The word “advocate” comes from the Latin word advocatus, which means “one called to aid” or “a pleader on one’s behalf.” Advocacy is any action that pleads, supports, defends, or speaks for other people or on behalf of a cause. Today, you can find people advocating for individuals, communities, corporations, and governments, though most tend to think of advocates as people working for the greater good. In this article, we’ll discuss the history of advocacy, what advocacy looks like, and what careers there are in the field.

Advocacy includes a wide variety of actions (like running educational events, volunteering at organizations, and working for the interests of others) that speak on behalf of others or in defense of a specific cause.

_____

What you will do:
A) Answer these questions from the advocacy text, one per line.
(i) From which Latin word does "advocate" come?
(ii) For whom can people be found advocating today?
(iii) What three actions are given as examples of advocacy in the last paragraph?
B) Translate this sentence from the advocacy text into French: "Advocacy is any action that pleads, supports, defends, or speaks for other people or on behalf of a cause."
Use only the advocacy text to respond.

_____

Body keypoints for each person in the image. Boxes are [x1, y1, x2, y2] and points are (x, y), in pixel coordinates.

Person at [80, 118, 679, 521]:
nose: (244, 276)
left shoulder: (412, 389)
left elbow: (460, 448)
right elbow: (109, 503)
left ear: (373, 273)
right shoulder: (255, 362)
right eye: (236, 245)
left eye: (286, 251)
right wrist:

_____

Answers provided:
A)
(i) Advocatus.
(ii) Individuals, communities, corporations, and governments.
(iii) Running educational events, volunteering at organizations, and working for the interests of others.

B) Le plaidoyer est toute action qui plaide, soutient, défend ou parle pour d'autres personnes ou au nom d'une cause.